DOCUMENT SEGMENT —
Reganella
- Conservation status: Least Concern (IUCN 3.1)

Scientific classification
- Kingdom: Animalia
- Phylum: Chordata
- Class: Actinopterygii
- Order: Siluriformes
- Family: Loricariidae
- Subfamily: Loricariinae
- Genus: Reganella C. H. Eigenmann, 1905
- Species: R. depressa
- Binomial name: Reganella depressa (Kner, 1853)
- Synonyms: Hemiodon depressus Kner, 1853

= Reganella =

- Authority: (Kner, 1853)
- Conservation status: LC
- Synonyms: Hemiodon depressus Kner, 1853
- Parent authority: C. H. Eigenmann, 1905

Genus of fishes

Reganella is a monospecific genus of freshwater ray-finned fish belonging to the family Loricariidae, the suckermouth armored catfishes, and the subfamily Loricariinae, the mailed catfishes. The only species in this genus is Reganella depressa. R. depressa is a poorly known species and uncommon in collections. Its phylogenetic position remains uncertain.

This species is endemic to Brazil where it occurs in the middle Amazon basin, including the Negro, Tapajos, and Branco Rivers. R. depressa probably inhabits sandy substrates with flowing waters. R. depressa reaches a length of 11.3 cm SL.

RECORDED DATA —
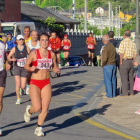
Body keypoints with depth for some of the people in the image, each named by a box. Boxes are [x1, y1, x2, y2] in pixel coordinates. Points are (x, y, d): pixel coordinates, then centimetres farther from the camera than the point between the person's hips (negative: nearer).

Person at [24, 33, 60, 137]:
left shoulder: (51, 54, 3)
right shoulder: (34, 53, -7)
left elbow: (54, 66, 14)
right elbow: (26, 65, 3)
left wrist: (56, 70, -8)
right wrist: (31, 68, -19)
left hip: (46, 83, 3)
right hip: (35, 83, -3)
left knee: (45, 108, -2)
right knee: (37, 108, -12)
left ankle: (39, 128, 16)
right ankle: (29, 110, 25)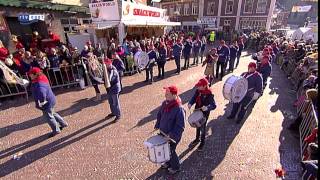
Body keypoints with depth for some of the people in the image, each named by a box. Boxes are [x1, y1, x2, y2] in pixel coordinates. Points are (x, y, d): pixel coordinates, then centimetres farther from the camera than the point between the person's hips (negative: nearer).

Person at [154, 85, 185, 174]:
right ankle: (168, 163, 53)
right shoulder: (165, 103, -7)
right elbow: (159, 114, 10)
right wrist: (157, 125, 4)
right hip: (163, 133, 7)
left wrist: (172, 136, -27)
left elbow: (180, 126, -27)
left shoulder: (179, 109, -30)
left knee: (171, 151, 13)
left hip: (173, 137, -7)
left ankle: (175, 167, 43)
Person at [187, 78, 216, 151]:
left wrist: (207, 108, -45)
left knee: (202, 128, 12)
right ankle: (197, 139, 48)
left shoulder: (209, 95, -25)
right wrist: (190, 103, -21)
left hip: (204, 114, -5)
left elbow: (214, 105, -26)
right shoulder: (198, 91, -8)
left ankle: (202, 142, 36)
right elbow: (194, 98, -1)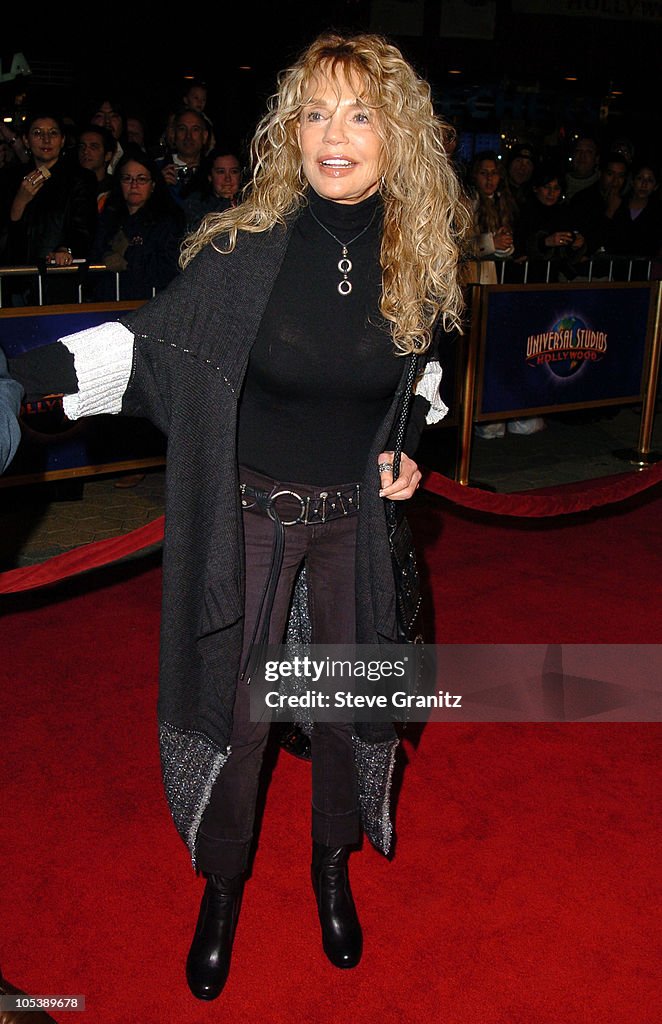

PROBLEM DETAILS —
Output, word for word, the passage of the Reganella text between "Genus of fishes" and "11.3 cm SL.", inclusive.

ANSWER SECTION —
Genus of fishes

Reganella is a monospecific genus of freshwater ray-finned fish belonging to the family Loricariidae, the suckermouth armored catfishes, and the subfamily Loricariinae, the mailed catfishes. The only species in this genus is Reganella depressa. R. depressa is a poorly known species and uncommon in collections. Its phylogenetic position remains uncertain.

This species is endemic to Brazil where it occurs in the middle Amazon basin, including the Negro, Tapajos, and Branco Rivers. R. depressa probably inhabits sandy substrates with flowing waters. R. depressa reaches a length of 11.3 cm SL.